#### [What the task requires]
Everything in the listing below from the line containing "thumb cmc: (177, 126)" through the line containing "thumb tip: (122, 104)" must be repeated exactly; the remaining lines are not wanted.

#### [Exercise inputs]

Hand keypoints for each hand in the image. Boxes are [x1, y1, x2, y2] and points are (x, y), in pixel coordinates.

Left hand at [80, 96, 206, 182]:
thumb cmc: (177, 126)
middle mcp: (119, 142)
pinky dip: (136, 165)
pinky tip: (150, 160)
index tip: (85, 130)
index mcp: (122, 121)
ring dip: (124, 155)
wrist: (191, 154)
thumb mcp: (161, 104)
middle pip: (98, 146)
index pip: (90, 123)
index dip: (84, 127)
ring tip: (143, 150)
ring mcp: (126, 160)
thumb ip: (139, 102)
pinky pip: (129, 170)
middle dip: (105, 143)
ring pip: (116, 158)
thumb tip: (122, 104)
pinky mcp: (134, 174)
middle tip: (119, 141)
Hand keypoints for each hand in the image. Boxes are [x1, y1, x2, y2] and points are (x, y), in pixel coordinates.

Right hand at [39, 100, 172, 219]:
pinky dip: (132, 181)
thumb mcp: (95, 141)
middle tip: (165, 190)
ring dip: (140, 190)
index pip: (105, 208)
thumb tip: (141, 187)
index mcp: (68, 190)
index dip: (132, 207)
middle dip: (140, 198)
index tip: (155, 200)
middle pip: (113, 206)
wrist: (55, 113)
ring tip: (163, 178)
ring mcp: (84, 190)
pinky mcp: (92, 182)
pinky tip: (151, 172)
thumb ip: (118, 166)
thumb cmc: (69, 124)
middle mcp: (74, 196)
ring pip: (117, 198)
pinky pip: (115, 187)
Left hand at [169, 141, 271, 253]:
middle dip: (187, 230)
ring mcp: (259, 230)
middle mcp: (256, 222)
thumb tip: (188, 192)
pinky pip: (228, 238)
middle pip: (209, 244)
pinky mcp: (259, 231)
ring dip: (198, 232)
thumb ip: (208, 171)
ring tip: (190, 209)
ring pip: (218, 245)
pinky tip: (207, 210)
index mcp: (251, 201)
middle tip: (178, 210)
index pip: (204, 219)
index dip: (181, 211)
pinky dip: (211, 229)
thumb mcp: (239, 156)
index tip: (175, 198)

#### [Expected answer]
thumb cmc: (177, 126)
middle mcp: (119, 142)
pinky dip: (136, 165)
pinky tip: (150, 160)
index tip: (85, 130)
index mcp: (122, 121)
ring dip: (124, 155)
wrist: (191, 154)
thumb mcp: (161, 104)
middle pip: (98, 146)
index pip: (90, 123)
index dip: (84, 127)
ring tip: (143, 150)
ring mcp: (126, 160)
thumb ip: (139, 102)
pinky pip: (129, 170)
middle dip: (105, 143)
ring pip: (116, 158)
thumb tip: (122, 104)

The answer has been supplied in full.